Charles Brighton

5 Ways to Protect Yourself from Taking Out an Auto Loan You Can’t Afford

Prior to applying for a car loan, there are a handful of things you need to review, consider, and understand to avoid making a costly mistake.

According to Experian, 45% of new cars with ½ of used cars purchased in the second quarter of 2018 were financed with auto loans – which is a phenomenal number considering the unreliable ups-and-downs of our current economy.

At the end of 2018, more than 7 million Americans were behind in auto loan payments. If you think that fact is staggering, these late payments were by 90 days or more! That’s officially the highest level ever.

If you’re on the market to purchase a vehicle and are seeking a car loan with bad credit, don’t fall for statements that are brushed off. Gathering as much information as you can prior will save you money, time, and can enhance your car shopping experience.

You Can Afford the Car Because You Were Approved by a Lender

It’s risky to purchase an expensive, top-of-the-line car. Especially so if you’re on a budget and are struggling to keep up with your monthly financial obligations as it is. Just because you’re approved for a bad credit car loan doesn’t mean you truly can afford it. On paper, it might look good – but down the line, there’s a chance you might encounter the issue of financial struggle.

Taking a realistic, in-depth look into your income and monthly expenses will broaden your financial awareness. This, in turn, will help you gauge how much you really can afford while having money left over for savings and/or emergencies that may arise.

Thinking the Monthly Payment is the Only Thing Matters

The monthly payment must fit into your budget, not fall into your budget. Focusing only on the monthly payments, as opposed to the total cost of the car for example, you could end paying too much in price and interest charged on the loan.

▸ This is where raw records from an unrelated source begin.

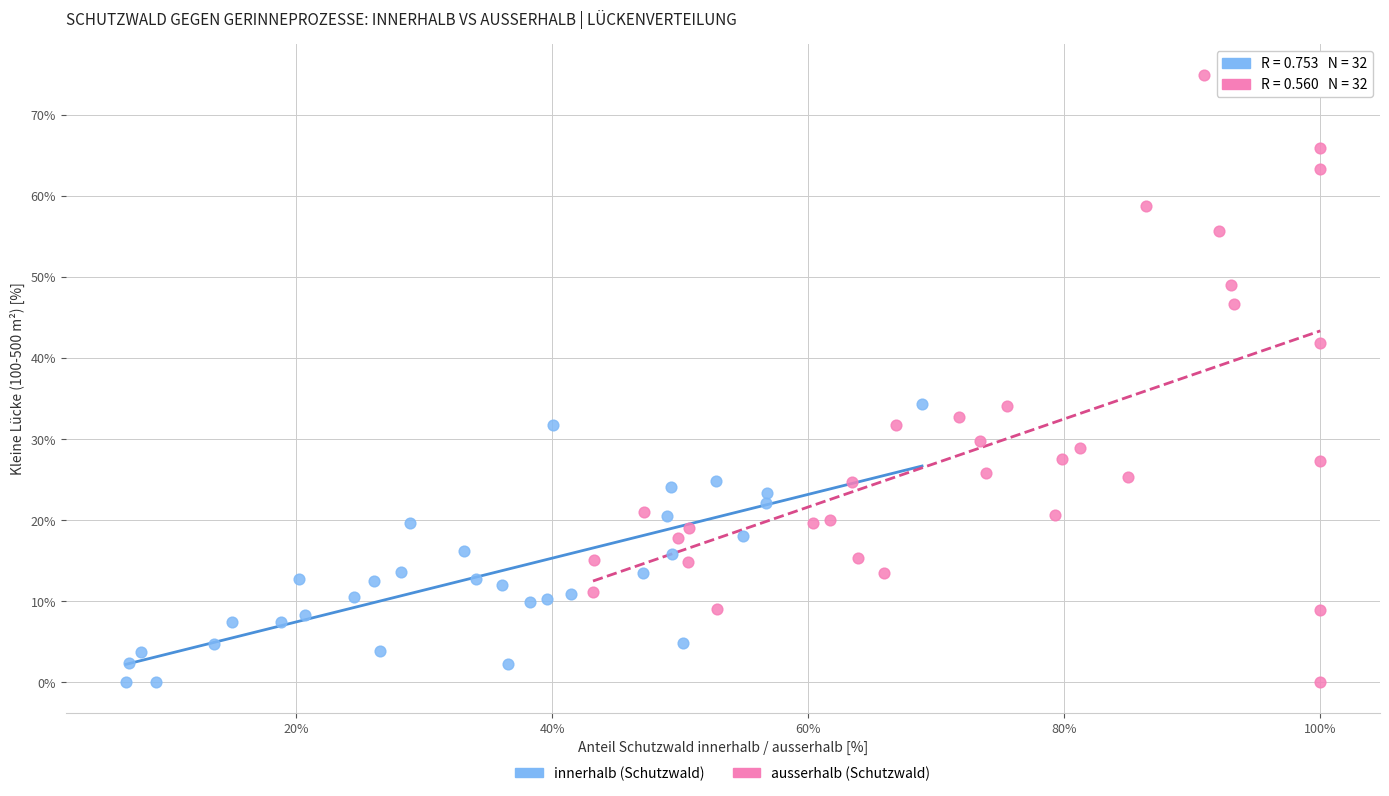

Which series has the widest spread of Y values?

ausserhalb (Schutzwald)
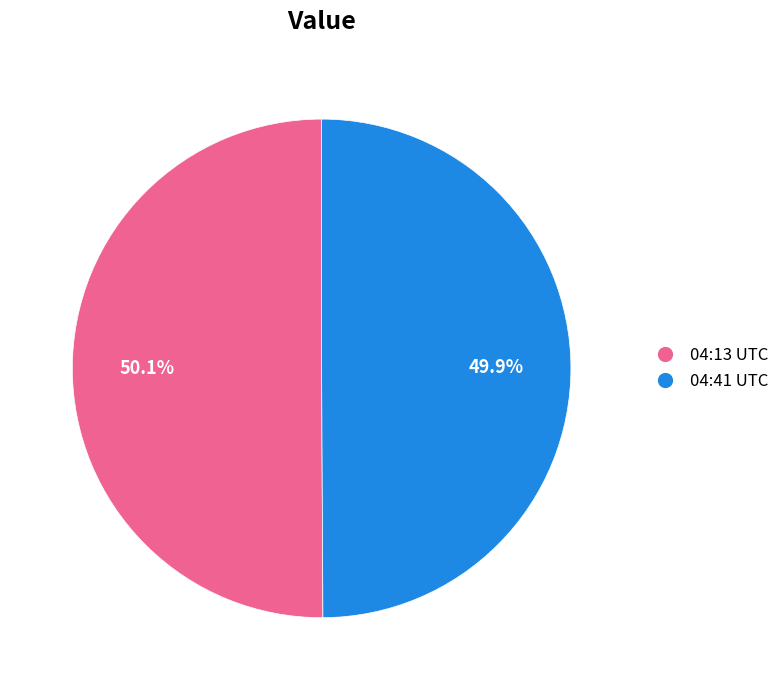

Does any single category account for the majority?

Yes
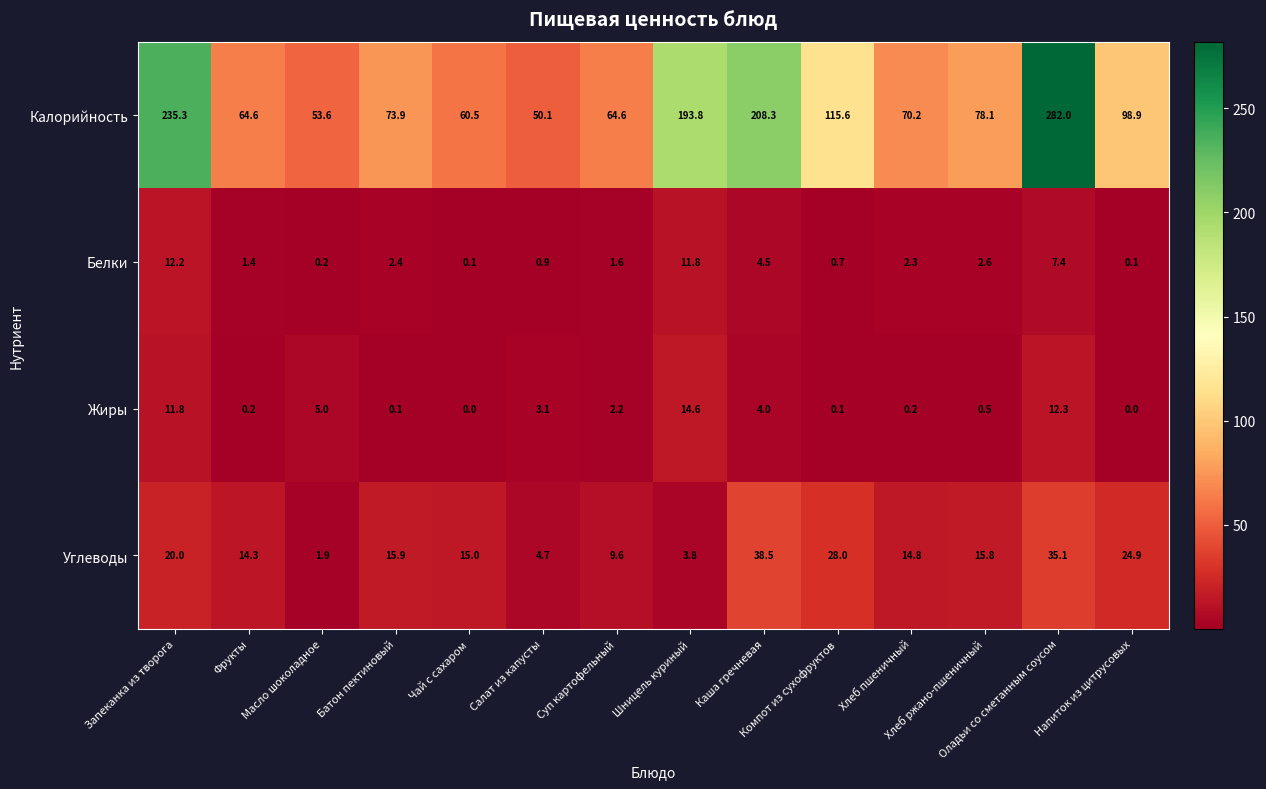

Rank the series by their maximum value, from highest to lowest.

Калорийность, Углеводы, Жиры, Белки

Putting Down as Little as Possible Can Save You Money

While upfront this statement is true, it’s not a good idea if you’re currently in a financial bind while seeking to purchase a vehicle. The less you put down – whether trade-in, cash, or both, the more you’re adding to the loan. This, in turn, leaves you paying higher finance charges in the long-run. A low down payment can also mean you’ll end up owing more on your loan than what the car is worth. Why? This is because new cars depreciate swiftly after initial purchase. This is known as being “Upside Down”.

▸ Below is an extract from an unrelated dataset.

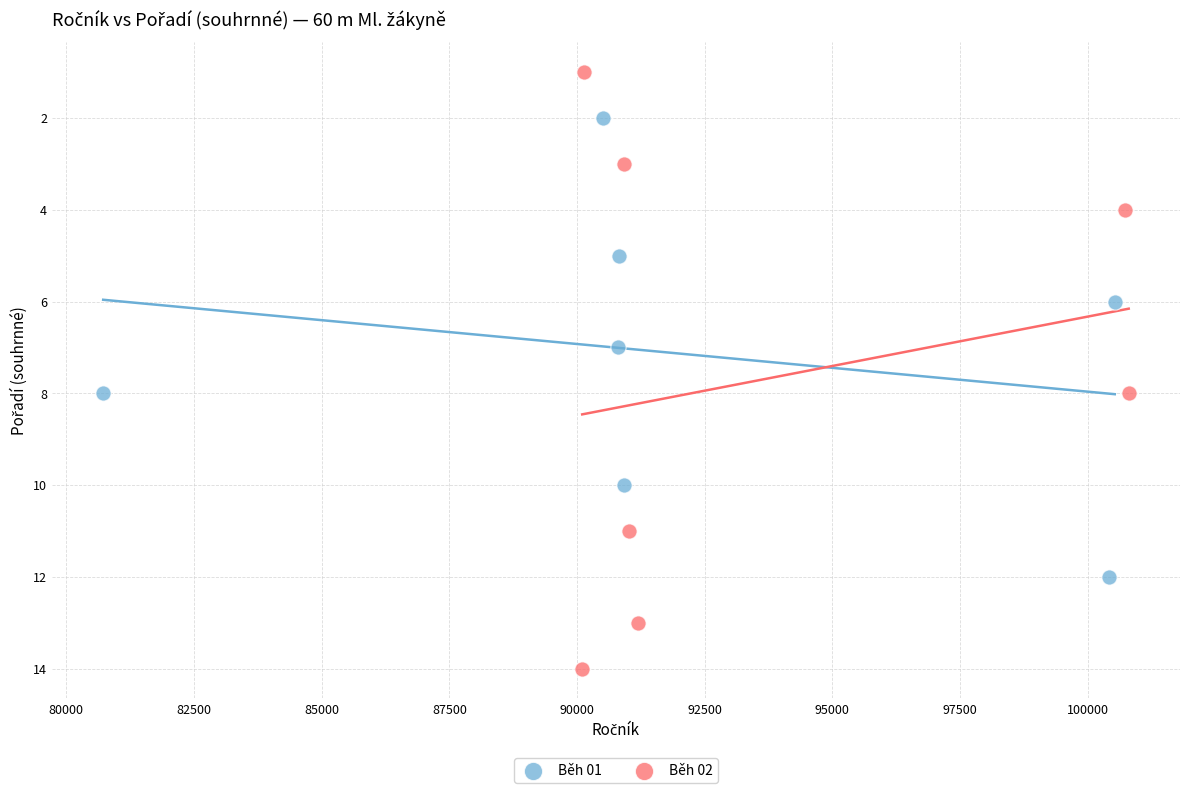

Which series contains the lowest Y value?

Běh 02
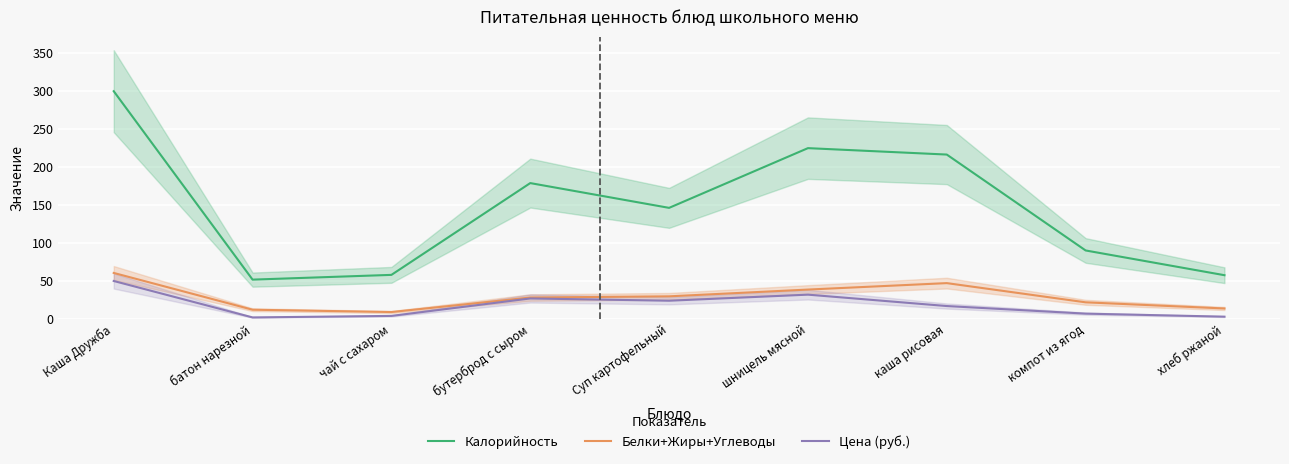

What position from the right is компот из ягод?

2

Is Refinancing My Car Worth it?

Sometimes, refinancing your car loan can save you quite a bit of money – which is essential if you’re rebuilding your credit or if you’re currently in debt. Refinancing an auto loan is easier than financing a mortgage, without incurring fees.

Research, Compare, Ask Questions

Purchasing a car is a huge step in life; financially, mentally, emotionally. Because of this, it’s highly advised consumers on the market to buy a car do diligent research before committing to anything. Comparing multiple lenders, understanding your finances, having patience and asking questions are all additional keys to having both a successful and enjoyable car buying experience.